** Start of Quoted passage **
# Where can I find WHITE Romex 12/2 w/g?



## Reefshark (Oct 3, 2009)

I am looking for a roll (250 feet) of WHITE Romex 12/2 with ground electrical cable to finish a renovation project I started in my own home years ago before manufacturers started producing color-coded Romex wire. Now I can only find 12/2 with ground in bright yellow, and I want to finish my project in "all white" for consistency and to avoid confusion in the future. (This can really become a problem when we Floridian’s get hit with a hurricane or decide to sell the home in the future – the incompetence of insurance adjusters & inspectors in Florida is legendary!)

When I began my project, I thought I had purchased enough of the WHITE Romex wire 12/2 with ground, and I simply ran out. I put my project on hold for several years, and now that I have resumed my project, I can no longer find a roll of WHITE Romex 12/2 with ground locally. 

If you know of a company that still manufactures & sells WHITE Romex 12/2 w/ground, or a supplier that still has some in stock, please contact me. NOTE: It doesn't have to be "Romex" brand name, but it does have to be copper wire (not aluminum) and must be stamped "12/2 with ground."

If you can help, please post a reply to this thread or contact me at my e-mail address: [email protected]

Thanks!


----------



## user4818 (Jan 15, 2009)

You're clearly not an electrician. Goodbye.


----------



## 480sparky (Sep 20, 2007)

I don't think there's any major manufacturers who didn't switch to yellow.

You may try ebay.... someone may have an old roll or two up for grabs.


----------



## sparks134 (Jan 30, 2009)

electricity dosent know color!!! it really doesnt matter what color the outside jacket is, its all the same inside.


----------



## paul d. (Jul 13, 2008)

this guy might be one of them obsessive compulsive types. my bro-in-law is that way. everything has to be " just right ".


----------



## jbfan (Jan 22, 2007)

Before this gets closed, maybe try to find and old hardware store.
** End of Quoted passage **
** Start of Extracted data **
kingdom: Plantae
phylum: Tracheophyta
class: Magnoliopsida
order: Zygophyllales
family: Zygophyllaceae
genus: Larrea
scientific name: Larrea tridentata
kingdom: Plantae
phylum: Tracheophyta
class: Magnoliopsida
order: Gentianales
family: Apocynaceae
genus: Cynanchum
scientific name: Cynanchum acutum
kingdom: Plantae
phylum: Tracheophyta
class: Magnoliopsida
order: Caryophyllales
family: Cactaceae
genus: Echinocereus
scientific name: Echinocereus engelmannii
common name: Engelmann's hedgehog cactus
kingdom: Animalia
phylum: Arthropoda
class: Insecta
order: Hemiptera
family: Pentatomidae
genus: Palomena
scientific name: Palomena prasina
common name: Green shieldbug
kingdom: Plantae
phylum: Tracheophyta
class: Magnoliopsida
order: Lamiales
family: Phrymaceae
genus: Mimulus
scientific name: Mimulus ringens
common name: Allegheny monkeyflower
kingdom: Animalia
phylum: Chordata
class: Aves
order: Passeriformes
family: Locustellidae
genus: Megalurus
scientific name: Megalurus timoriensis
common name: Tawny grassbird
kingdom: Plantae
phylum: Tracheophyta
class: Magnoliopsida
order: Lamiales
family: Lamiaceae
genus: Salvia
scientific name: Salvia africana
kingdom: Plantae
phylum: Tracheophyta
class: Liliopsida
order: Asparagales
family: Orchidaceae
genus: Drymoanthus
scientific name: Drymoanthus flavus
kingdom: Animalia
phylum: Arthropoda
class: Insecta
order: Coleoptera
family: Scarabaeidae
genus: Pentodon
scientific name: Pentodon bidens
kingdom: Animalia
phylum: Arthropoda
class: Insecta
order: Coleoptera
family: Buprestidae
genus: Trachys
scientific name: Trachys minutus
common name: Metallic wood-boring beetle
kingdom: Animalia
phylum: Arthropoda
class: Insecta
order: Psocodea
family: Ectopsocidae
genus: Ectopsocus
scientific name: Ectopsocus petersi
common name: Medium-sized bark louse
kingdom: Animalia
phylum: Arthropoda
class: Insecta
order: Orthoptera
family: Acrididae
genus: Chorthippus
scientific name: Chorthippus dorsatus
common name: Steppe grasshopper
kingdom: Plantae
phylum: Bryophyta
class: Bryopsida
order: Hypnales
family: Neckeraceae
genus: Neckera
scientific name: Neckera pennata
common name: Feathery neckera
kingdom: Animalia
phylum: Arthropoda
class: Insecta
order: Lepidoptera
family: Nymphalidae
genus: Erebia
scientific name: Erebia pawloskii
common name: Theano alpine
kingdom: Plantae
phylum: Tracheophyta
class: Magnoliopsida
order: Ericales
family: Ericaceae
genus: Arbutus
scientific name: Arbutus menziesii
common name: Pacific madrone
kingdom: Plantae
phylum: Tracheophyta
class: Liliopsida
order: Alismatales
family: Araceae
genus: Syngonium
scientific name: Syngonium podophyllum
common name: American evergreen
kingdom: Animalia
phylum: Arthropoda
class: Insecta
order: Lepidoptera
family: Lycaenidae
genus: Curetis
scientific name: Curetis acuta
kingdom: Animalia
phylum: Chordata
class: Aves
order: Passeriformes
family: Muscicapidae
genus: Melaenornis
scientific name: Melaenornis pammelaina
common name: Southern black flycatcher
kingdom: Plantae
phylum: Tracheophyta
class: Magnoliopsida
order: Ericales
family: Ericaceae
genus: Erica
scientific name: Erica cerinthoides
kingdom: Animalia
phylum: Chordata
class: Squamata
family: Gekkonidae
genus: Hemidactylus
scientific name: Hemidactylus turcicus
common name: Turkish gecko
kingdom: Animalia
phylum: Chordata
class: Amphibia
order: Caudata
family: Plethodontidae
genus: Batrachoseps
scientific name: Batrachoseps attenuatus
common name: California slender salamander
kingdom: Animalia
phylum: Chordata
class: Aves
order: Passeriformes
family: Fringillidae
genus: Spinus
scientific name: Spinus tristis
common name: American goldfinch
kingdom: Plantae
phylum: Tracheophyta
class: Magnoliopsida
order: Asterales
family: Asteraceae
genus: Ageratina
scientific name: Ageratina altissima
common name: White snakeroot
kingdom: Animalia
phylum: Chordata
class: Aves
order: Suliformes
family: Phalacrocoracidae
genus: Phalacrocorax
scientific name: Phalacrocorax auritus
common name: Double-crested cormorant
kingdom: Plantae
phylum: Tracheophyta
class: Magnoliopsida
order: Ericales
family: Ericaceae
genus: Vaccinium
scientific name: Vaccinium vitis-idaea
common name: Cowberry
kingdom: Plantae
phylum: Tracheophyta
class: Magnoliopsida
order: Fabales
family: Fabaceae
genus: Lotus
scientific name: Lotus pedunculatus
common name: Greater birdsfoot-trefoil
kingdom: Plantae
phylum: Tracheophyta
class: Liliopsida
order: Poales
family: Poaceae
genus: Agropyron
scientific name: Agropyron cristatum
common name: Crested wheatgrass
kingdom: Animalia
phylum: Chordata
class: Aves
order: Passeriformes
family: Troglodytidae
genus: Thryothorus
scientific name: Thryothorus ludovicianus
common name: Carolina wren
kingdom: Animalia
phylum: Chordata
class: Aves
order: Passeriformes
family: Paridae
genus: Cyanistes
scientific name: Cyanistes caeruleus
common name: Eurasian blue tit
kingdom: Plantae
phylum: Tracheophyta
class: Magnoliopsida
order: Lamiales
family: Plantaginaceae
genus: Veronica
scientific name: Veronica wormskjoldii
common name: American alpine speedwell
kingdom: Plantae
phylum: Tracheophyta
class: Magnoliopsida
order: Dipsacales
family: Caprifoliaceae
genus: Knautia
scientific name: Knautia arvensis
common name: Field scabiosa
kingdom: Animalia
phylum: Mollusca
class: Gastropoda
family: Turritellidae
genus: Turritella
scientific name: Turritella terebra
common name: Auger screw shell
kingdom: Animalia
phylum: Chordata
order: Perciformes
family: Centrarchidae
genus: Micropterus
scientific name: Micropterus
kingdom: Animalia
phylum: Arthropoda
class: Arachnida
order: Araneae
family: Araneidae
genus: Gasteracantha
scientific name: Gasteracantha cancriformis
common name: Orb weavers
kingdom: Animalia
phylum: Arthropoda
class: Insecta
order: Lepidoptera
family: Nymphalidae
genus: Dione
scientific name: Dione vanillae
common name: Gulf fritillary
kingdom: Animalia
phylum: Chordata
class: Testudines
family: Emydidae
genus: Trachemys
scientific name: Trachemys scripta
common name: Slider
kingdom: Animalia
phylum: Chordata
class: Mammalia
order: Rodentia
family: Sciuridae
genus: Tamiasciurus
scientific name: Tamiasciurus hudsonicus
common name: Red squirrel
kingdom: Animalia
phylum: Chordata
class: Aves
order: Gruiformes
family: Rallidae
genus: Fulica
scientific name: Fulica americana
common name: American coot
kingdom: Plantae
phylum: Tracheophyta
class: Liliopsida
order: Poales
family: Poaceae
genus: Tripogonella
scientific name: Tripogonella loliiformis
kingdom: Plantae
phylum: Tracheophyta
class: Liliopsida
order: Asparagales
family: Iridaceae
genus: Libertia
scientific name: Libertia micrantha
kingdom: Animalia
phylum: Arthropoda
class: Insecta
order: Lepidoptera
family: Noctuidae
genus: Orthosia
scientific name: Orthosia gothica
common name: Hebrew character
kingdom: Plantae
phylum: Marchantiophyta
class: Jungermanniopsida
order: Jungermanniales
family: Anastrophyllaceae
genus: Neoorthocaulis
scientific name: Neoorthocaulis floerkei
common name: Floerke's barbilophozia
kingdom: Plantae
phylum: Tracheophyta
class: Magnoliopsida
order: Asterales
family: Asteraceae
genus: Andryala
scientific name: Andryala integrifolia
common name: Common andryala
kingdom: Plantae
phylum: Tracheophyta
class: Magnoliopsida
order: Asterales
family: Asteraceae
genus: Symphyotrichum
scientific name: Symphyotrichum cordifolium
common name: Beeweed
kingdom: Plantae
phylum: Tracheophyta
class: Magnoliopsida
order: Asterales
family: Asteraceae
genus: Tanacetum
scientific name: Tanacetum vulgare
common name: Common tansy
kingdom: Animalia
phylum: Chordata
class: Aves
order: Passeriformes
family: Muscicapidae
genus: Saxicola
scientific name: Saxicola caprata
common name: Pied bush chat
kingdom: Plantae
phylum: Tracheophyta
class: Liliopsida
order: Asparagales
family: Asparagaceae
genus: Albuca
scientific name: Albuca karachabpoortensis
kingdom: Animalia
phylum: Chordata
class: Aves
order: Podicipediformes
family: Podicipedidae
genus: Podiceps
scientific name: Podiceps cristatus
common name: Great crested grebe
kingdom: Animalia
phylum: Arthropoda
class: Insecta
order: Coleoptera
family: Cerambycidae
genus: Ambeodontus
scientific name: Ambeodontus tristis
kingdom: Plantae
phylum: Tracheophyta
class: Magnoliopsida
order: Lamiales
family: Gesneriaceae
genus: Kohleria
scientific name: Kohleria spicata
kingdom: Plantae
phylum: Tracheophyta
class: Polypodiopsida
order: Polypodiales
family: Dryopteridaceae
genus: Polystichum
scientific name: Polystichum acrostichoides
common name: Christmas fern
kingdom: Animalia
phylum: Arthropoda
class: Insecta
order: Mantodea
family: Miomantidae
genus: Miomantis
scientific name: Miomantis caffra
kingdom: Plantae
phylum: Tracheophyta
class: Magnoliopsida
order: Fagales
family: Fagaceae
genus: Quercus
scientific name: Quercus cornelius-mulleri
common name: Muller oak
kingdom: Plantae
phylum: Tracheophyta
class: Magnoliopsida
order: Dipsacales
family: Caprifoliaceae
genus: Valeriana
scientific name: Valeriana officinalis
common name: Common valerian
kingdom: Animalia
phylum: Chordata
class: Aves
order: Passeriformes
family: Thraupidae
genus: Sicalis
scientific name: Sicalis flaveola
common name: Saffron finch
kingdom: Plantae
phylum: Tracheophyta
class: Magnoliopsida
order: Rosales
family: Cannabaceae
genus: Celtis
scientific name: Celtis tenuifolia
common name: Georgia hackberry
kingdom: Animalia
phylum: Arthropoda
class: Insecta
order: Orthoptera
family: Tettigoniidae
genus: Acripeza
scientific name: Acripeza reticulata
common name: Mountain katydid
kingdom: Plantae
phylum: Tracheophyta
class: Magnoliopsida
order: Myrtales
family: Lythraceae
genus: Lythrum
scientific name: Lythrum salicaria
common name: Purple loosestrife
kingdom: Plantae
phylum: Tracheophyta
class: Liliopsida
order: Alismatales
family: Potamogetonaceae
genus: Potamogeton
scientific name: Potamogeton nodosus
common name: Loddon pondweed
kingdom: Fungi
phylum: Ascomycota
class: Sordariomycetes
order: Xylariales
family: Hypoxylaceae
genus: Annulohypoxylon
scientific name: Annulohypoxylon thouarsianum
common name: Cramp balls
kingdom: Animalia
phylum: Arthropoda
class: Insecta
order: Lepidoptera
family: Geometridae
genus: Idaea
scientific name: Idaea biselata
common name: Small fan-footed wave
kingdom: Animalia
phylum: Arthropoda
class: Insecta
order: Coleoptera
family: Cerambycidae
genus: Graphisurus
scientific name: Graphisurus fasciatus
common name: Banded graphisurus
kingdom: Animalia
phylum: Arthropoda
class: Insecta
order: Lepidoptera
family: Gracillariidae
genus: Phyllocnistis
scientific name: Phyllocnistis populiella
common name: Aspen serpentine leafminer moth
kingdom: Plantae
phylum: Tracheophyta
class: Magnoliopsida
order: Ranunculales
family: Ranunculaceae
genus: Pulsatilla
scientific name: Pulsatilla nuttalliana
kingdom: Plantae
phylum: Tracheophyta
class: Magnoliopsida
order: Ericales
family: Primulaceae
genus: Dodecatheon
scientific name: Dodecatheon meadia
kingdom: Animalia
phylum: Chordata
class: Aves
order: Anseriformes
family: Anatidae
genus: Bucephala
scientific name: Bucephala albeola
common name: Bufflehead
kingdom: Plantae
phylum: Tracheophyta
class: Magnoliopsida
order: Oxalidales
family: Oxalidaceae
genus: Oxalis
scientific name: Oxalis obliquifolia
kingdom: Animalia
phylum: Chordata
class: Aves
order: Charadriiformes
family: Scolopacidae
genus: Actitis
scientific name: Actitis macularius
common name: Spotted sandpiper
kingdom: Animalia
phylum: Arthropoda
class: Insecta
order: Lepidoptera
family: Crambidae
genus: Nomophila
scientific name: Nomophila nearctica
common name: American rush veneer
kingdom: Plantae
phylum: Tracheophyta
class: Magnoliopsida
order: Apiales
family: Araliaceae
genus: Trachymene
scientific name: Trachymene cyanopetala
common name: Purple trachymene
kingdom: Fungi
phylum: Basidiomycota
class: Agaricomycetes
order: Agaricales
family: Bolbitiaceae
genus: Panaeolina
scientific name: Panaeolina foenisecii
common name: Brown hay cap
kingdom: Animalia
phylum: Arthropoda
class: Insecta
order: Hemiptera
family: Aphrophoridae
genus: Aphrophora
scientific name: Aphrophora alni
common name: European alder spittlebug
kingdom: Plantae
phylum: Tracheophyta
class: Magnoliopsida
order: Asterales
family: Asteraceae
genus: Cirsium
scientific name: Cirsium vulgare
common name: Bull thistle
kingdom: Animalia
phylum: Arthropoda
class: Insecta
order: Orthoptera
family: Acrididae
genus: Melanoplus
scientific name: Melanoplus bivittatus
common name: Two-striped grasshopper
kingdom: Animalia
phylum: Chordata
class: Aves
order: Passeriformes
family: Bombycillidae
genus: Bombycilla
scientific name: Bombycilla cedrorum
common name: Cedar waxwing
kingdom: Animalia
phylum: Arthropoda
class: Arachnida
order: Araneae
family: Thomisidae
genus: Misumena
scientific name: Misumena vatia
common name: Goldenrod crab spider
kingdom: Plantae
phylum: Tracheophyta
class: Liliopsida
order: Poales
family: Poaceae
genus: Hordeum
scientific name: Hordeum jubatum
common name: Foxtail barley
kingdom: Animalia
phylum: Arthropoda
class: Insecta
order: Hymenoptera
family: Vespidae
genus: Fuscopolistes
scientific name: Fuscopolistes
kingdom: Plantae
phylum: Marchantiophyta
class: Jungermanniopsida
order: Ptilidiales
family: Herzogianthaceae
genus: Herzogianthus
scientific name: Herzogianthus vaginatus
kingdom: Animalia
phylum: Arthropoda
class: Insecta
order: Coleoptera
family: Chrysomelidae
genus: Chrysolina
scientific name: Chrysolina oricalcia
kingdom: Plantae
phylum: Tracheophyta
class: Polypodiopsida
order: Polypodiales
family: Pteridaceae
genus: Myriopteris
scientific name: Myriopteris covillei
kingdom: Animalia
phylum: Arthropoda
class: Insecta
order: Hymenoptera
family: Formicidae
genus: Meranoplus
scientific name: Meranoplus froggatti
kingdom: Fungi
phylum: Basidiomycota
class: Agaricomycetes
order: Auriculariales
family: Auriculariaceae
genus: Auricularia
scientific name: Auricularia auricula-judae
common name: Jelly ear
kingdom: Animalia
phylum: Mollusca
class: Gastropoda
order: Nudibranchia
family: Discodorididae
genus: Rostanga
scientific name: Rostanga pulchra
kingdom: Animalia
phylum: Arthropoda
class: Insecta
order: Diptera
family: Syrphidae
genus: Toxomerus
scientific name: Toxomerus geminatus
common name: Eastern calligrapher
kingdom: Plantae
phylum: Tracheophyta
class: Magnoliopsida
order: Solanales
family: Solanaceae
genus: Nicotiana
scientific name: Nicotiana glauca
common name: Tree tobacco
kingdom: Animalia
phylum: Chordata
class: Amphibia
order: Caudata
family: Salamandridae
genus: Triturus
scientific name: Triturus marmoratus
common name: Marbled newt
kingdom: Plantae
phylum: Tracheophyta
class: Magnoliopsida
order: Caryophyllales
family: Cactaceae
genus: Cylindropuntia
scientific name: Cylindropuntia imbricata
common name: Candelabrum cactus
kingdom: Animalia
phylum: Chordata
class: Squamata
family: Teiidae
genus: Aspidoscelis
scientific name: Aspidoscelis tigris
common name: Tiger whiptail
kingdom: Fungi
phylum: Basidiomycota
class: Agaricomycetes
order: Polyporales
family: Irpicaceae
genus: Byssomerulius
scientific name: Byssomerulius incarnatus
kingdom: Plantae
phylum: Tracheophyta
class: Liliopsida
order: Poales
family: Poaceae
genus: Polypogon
** End of Extracted data **
**Written exercise 1**
In the forum thread about white Romex cable, how long a roll does the first poster want?
**Written exercise 2**
Carry on the forum thread about white Romex cable from where it stops.

**Written reply 1**
250 feet

**Written reply 2**
You might even be able to find some nm!


----------



## Bob Badger (Apr 19, 2009)

Reefshark said:


> I am looking for a roll (250 feet) of WHITE Romex 12/2 with ground electrical cable to finish a renovation project I started in my own home years ago before manufacturers started producing color-coded Romex wire.


I think you will need Doc's help.














> Now I can only find 12/2 with ground in bright yellow, and I want to finish my project in "all white" for consistency and to avoid confusion in the future.


That is one of the funnest things I have read on these forums, thanks for the great laugh.

:thumbup::thumbup::thumbup::thumbup:


----------



## user4818 (Jan 15, 2009)

Reefshark said:


> If you know of a company that still manufactures & sells WHITE Romex 12/2 w/ground, or a supplier that still has some in stock, please contact me. NOTE: It doesn't have to be "Romex" brand name, but it does have to be copper wire (not aluminum) and must be stamped "12/2 with ground."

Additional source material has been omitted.